Monday, Jul. 08, 1935

Return of Wu?

As the Chinese Government's officials at Peiping and thereabouts continued to kowtow to a few Japanese brigades last week, much of North China seemed to have been brought under the rule of Tokyo without a fight and by sheer bullying bluff. Suddenly, however, there was plenty of fighting at Peiping last week and behind it loomed the dramatic shadow of "The Scholar War Lord," Wu Pei-fu.

Amid the corrupt peasant-born super-bandits who ruled various parts of China as "war lords" ten years ago, Marshal Wu Pei-fu was the one old-fashioned Confucian scholar. A sad-eyed, firm-jawed little man with shaved skull and bedraggled mustache, Wu is supposed to be a descendant of one of Confucius' favorite pupils. At ten he could recite from the Chinese classics interminably and with feeling. His own poetry shows a gift for direct metaphor unusual in an Oriental. He had, moreover, a competent grasp of military strategy; he was incorruptible, brave and patriotic; his followers were proud to be called Wu mi ("infatuated with Wu"). He liked strong wine, singing and gold plate. His serious faults were his confidence that he was a greater general than Napoleon and his poor judgment of men. Wu at one time had all North China in his pocket. His ally, the "Christian General" Feng Yu-hsiang, betrayed and ruined him. Time and again Wu, sickened by China's chaos, has retired to a mountain monastery in Tibet to polish up his calligraphy and his poetry, but he has always remained a hero to the Chinese masses.
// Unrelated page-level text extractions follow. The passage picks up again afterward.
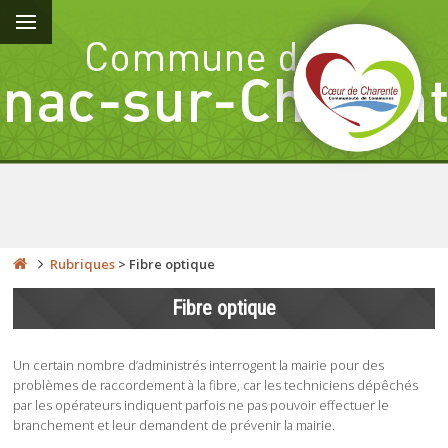
Rubriques
>
Fibre optique
Fibre optique
Un certain nombre d’administrés interrogent la mairie pour des
problèmes de raccordement à la fibre, car les techniciens dépêchés
par les opérateurs indiquent parfois ne pas pouvoir effectuer le
branchement et leur demandent de prévenir la mairie.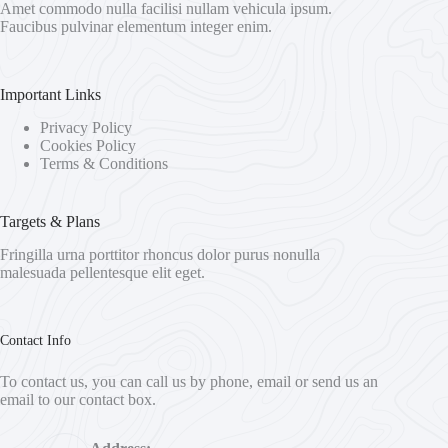
Amet commodo nulla facilisi nullam vehicula ipsum.
Faucibus pulvinar elementum integer enim.
Important Links
Privacy Policy
Cookies Policy
Terms & Conditions
Targets & Plans
Fringilla urna porttitor rhoncus dolor purus nonulla
malesuada pellentesque elit eget.
Contact Info
To contact us, you can call us by phone, email or send us an
email to our contact box.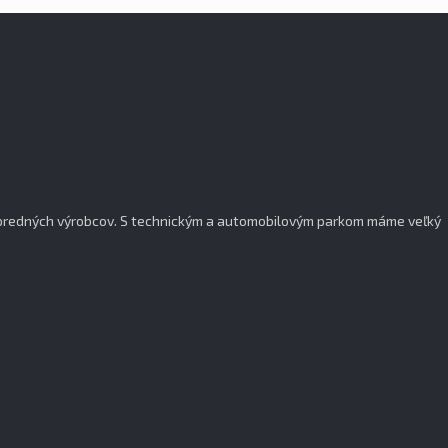
popredných výrobcov. S technickým a automobilovým parkom máme veľký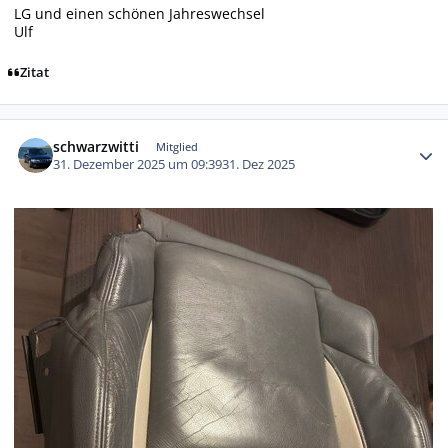
LG und einen schönen Jahreswechsel
Ulf
Zitat
Autor-Statistiken
schwarzwitti
Mitglied
31. Dezember 2025 um 09:39
31. Dez 2025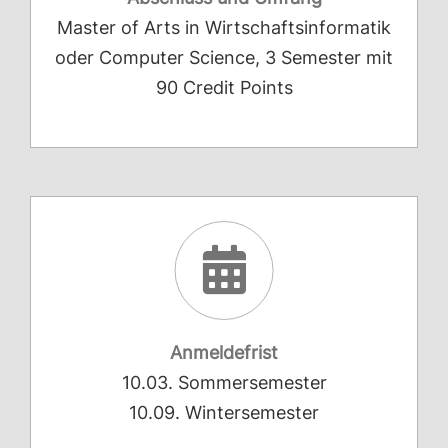
Master of Arts in Wirtschaftsinformatik
oder Computer Science, 3 Semester mit
90 Credit Points
Anmeldefrist
10.03. Sommersemester
10.09. Wintersemester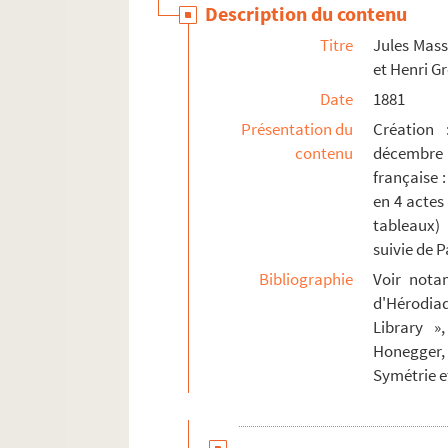
Description du contenu
Mathieu, Émile (1844-1932)
Titre
Jules Mass
Mauprey, André (1881-1939)
et Henri 
Mauzin, Louis (18..-1935)
Date
1881
Mazellier, Jules (1879-1959)
Présentation du
Création 
Méhul, Étienne-Nicolas (1763-1817)
contenu
décembre 
Mercier, Adalbert (1877-1913)
française :
en 4 actes 
Mercier, René (1896-1973)
tableaux)
Mermet, Auguste (1810-1889)
suivie de P
Messager, André (1853-1929)
Bibliographie
Voir nota
Meyerbeer, Giacomo (1791-1864)
d'Hérodiad
Library »
Meynard, Gaston (18..-1919)
Honegger, 
Milhaud, Darius (1892-1974)
Symétrie e
Millöcker, Carl (1842-1889)
Missa, Edmond (1861-1910)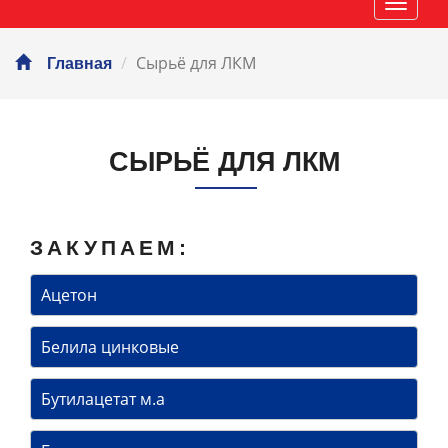
Навиг
Сырьё для ЛКМ
Главная
СЫРЬЁ ДЛЯ ЛКМ
ЗАКУПАЕМ:
Ацетон
Белила цинковые
Бутилацетат м.а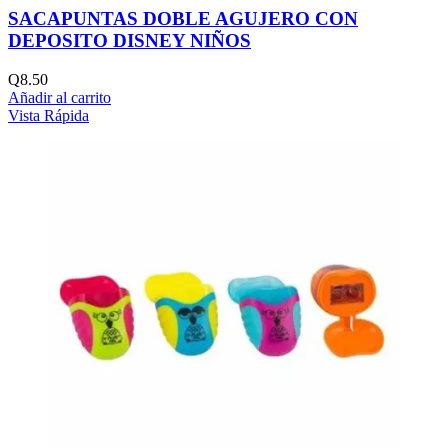
SACAPUNTAS DOBLE AGUJERO CON
DEPOSITO DISNEY NIÑOS
Q
8.50
Añadir al carrito
Vista Rápida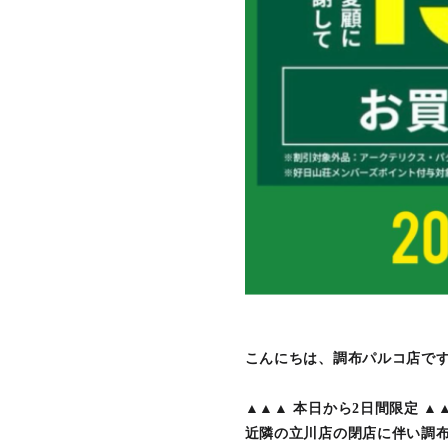
こんにちは、調布パルコ店で
▲▲▲ 本日から2日間限定 ▲
近隣の立川店の閉店に伴い調布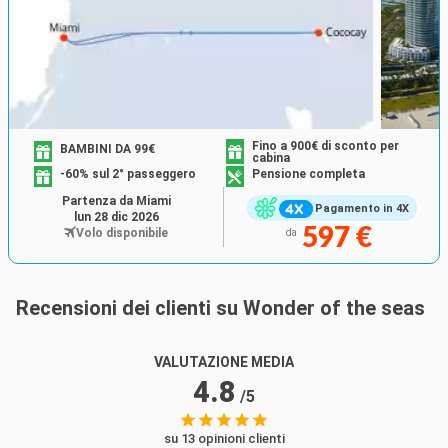
Fino a 900€ di sconto per
BAMBINI DA 99€
cabina
-60% sul 2° passeggero
Pensione completa
Partenza da Miami
Pagamento in 4X
lun 28 dic 2026
597 €
Volo disponibile
da
Recensioni dei clienti su Wonder of the seas
VALUTAZIONE MEDIA
4.8
/5
su 13 opinioni clienti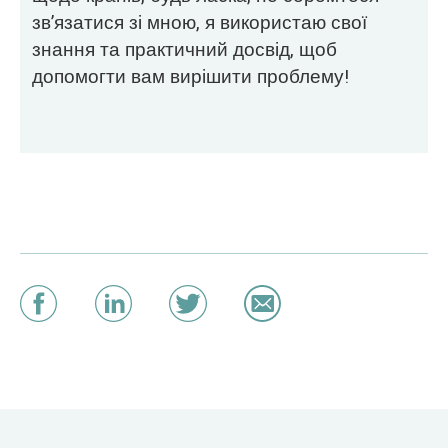
зв’язатися зі мною, я використаю свої
знання та практичний досвід, щоб
допомогти вам вирішити проблему!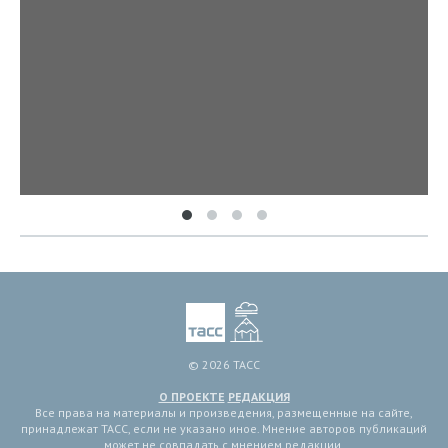
© 2026 ТАСС
О ПРОЕКТЕ
РЕДАКЦИЯ
Все права на материалы и произведения, размещенные на сайте,
принадлежат ТАСС, если не указано иное. Мнение авторов публикаций
может не совпадать с мнением редакции.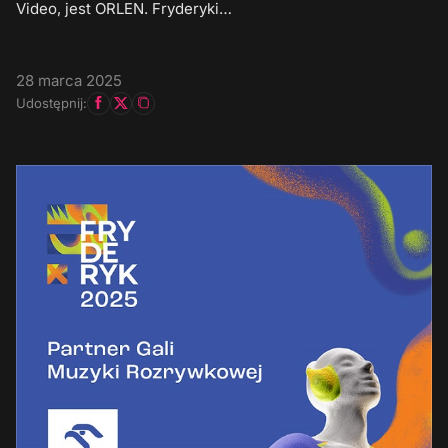
Video, jest ORLEN. Fryderyki…
28 marca 2025
Udostępnij:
Wu's part in last week's shooting remained uncertain. Some dispatches had him on his way to the scene of the fighting "by caravan" from Tibet. But certain it was that on the scene was an old and faithful Wu mi, Wu's infatuated right-hand man, Mr. Pai Chien-wu, himself a descendant of an 8th Century poet. What happened:

On his way out of Peiping, the Chinese Governor whom the Japanese had ousted had conveniently left behind an armored train lolling at a junction ten miles south-west of Peiping. Early one evening last week some 60 Chinese and Koreans in civilian clothes, armed and led by Mr. Pai Chien-wu, boarded the train, rallied the Chinese troops and set out for the ancient walls of Peiping. The track the train was on leads for about ten miles along the southern Outer Wall of Peiping, passes the great central gate of Yungtingmen and ducks through a tunnel into the Outer City. Pai Chien-wu, no soldier, had no plan of attack. And his enemy was, not the Japanese, but the Nationalist Chinese garrison at Peiping whom the Japanese have demoted to a "Peace Preservation Force."
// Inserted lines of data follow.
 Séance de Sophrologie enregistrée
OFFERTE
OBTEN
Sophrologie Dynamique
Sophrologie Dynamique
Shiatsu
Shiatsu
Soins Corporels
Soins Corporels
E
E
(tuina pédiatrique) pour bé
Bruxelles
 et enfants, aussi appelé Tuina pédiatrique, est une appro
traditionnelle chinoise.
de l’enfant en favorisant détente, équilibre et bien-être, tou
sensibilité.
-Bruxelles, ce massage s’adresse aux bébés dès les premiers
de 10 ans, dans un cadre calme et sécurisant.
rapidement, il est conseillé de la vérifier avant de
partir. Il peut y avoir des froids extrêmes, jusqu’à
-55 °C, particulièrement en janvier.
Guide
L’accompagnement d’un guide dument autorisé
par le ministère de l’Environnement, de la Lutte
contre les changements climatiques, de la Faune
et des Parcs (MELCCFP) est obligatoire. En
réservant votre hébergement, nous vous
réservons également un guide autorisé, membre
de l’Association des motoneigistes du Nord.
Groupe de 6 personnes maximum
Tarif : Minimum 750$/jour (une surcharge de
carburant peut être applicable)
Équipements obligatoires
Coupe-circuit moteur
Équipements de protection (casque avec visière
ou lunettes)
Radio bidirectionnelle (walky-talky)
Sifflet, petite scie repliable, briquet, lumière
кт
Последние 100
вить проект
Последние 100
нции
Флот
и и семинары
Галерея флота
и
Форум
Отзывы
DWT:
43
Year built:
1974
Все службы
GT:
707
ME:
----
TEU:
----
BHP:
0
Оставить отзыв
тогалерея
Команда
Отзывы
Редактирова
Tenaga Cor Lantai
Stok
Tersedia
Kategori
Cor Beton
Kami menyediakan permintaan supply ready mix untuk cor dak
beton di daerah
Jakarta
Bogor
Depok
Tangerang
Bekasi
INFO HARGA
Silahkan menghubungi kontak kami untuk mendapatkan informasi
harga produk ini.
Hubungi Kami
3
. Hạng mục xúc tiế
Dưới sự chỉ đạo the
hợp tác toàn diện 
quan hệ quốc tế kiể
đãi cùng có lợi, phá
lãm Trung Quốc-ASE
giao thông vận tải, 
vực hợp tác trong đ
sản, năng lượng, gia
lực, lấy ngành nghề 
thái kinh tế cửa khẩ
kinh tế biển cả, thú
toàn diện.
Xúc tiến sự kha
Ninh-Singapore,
When Pai's train got near the Yungtingmen Gate, he began shooting, apparently to set off a pre-arranged uprising within the city. This idea fizzled. The Peiping garrison, properly warned, swarmed to the Outer Wall, shut and sandbagged the central gate and answered the attackers' fire. The train ground to a stop, began backing up, backed out into the night. Past midnight it came chugging back, this time spitting bullets from every window. The garrison, equipped now with trench mortars and machine guns, blazed away furiously. Nobody hit anything, except for one Chinese coolie who stepped fatally into the way of a trench mortar shell that fell short. After a while the steel train backed sulkily off again. Twice more, at dawn and at 7:40 a. m., the train lunged at Peiping, blasting away with a 3-in. gun, once getting through the railway tunnel into the Tartar City before it went backing & filling out of sight.

Feeble and foolish though all this was, it was enough to thrill all China with the rumor that the Great Wu had stirred himself, would presently arise to sweep the Japanese out of North China. Significantly Japanese Army officers, who normally love nothing better than a good provoking "incident," disclaimed all interest in the episode, described it as a "small mutiny" in the Chinese armies.